Updated: Mar 14, 2020

Tom’s been doing a little research into the cinema of the Third Reich. And he’s made a few shocking discoveries.

Deciding to screen a double bill of Nazi propaganda films, he’s chosen two from opposite ends of the aesthetic spectrum. Triumph Of The Will at the beautiful end, with its delirious shots of the messianic Fűhrer arriving out of the sky to save Germankind. (What it doesn’t show, of course, is that the Fűhrer had to do a bit of shouting at the rest of the Nazi leadership when they didn’t show up at the Nuremberg Opera House in the evening. They were all getting pissed and shagging, and he found himself sitting almost alone with the full orchestra and Wagnerian chorus. Or was that another year? Anyway, it’s not good for a Friday night in Bavaria any time, is it?)

And at the other end, the most sordid and revolting film ever made, in Tom’s view – and which he would only be allowed to show to the students under special licence. The Eternal Jew. And to think that this film, which superimposed rats’ faces on shots of Jews’, was made by a man who for many years after the war gave us all those lovely lederhosen adverts while he was director of tourism for the state of Bavaria.

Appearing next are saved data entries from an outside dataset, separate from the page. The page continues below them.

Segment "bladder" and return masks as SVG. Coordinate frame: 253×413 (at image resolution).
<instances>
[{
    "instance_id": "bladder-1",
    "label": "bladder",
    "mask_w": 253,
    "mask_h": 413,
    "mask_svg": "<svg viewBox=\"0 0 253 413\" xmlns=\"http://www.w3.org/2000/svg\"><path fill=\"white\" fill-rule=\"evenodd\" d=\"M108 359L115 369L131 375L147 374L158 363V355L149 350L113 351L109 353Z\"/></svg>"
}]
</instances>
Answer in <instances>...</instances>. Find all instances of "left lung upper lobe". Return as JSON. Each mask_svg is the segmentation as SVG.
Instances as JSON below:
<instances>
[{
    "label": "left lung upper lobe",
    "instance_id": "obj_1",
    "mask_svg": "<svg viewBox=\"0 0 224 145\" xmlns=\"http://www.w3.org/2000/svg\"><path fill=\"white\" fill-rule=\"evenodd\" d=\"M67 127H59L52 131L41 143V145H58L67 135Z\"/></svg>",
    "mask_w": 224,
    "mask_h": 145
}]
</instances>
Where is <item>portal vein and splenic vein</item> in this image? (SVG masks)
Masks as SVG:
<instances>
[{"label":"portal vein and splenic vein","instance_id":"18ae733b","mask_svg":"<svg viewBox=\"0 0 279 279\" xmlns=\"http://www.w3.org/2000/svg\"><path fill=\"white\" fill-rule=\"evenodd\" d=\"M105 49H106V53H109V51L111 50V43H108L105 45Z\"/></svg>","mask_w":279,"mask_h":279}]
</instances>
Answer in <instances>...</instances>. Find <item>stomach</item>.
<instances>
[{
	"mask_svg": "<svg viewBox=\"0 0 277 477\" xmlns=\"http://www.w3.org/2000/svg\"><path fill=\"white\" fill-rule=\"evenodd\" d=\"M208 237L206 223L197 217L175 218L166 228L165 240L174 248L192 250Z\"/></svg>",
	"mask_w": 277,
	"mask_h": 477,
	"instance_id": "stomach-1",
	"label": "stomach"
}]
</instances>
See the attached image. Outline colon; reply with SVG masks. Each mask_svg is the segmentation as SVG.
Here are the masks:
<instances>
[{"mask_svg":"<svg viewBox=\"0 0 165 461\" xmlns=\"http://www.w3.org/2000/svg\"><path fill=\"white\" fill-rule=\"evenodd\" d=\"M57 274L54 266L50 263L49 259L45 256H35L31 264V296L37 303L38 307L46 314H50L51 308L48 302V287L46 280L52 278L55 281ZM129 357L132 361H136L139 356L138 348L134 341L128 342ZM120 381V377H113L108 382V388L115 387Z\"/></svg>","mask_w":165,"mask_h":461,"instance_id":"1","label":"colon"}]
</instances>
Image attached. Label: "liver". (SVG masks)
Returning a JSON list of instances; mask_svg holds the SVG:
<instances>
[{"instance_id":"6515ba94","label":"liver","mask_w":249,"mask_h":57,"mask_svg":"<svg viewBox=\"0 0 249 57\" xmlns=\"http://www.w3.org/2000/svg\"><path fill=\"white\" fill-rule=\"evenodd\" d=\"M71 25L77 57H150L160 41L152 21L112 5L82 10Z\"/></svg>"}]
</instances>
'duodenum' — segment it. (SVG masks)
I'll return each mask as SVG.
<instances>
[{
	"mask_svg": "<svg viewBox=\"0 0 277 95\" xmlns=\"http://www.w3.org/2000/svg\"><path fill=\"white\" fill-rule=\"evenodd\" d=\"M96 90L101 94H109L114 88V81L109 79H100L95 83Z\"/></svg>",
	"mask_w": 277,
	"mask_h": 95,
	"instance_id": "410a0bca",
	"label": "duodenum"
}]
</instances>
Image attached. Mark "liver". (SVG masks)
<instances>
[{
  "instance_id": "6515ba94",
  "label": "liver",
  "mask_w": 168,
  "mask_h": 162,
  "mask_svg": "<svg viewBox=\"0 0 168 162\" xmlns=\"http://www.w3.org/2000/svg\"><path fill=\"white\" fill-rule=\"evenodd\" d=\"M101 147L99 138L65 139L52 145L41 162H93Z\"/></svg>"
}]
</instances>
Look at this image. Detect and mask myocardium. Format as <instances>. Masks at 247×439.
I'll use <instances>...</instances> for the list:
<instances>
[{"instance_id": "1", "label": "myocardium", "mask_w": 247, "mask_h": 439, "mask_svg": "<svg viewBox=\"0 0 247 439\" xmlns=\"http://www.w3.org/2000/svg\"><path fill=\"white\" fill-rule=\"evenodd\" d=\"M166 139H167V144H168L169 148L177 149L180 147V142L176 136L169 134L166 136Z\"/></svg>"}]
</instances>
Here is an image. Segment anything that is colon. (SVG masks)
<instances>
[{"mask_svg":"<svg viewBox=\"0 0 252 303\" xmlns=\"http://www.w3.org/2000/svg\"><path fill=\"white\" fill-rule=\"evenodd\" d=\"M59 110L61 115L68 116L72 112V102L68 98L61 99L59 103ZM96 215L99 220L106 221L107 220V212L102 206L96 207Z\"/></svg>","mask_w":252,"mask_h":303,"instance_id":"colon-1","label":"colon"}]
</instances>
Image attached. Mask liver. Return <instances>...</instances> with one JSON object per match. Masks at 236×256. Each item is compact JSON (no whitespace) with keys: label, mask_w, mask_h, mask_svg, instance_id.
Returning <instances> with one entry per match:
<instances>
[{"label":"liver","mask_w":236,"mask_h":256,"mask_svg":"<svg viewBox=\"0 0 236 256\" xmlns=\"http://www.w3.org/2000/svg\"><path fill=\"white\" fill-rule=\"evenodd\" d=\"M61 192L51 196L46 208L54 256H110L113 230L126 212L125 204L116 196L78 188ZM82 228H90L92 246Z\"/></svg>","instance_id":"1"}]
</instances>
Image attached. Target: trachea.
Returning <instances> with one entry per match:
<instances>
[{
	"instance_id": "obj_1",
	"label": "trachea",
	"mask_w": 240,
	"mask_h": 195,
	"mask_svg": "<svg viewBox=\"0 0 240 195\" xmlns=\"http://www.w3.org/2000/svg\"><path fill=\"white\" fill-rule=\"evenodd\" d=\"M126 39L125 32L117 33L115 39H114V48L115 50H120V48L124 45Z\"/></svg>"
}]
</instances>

He should have been the first one in the Nuremberg dock, believes Tom.

‘The German film must fulfil its duty to the State, nation and culture,’ Goebbels told filmmakers. ‘It must become a world leader.’

Funnily enough, German filmgoers liked American movies most, though the number they could see was restricted by a quota system. (Stalin had similar problems with the Russian film-going public when they displayed a reluctance to see The Battleship Potemkin. The Moscow cinema was forced to bill it as ‘the great success from Berlin’, where it had done well at the film festival. Even then the ice-cream sellers were dressed as sailor-girls and sold the ices from ship-shaped ice-boxes.)

Sensibly, Goebbels encouraged the making of light-weight comedies at first, avoiding too much overt propaganda – but everything was censored, of course, and the industry had to be purged of Jews. Bizarrely, some black and Jewish actors actually survived the Holocaust by playing terrible stereotypes of themselves in the movies. When Goebbels offered Fritz Lang the job of running the new Reich’s film industry, Lang took the next train out of Berlin and became an exile in Hollywood.

Tom will derive some pleasure from showing a photograph taken in 1934 by John Heartfield. It’s called Blut und Eisen and displays a swastika made from four axes dripping with blood. He can’t stop wondering which was the more dangerous of the two films he will show his students. He’s pretty sure it was the beautiful one, Triumph des Willens.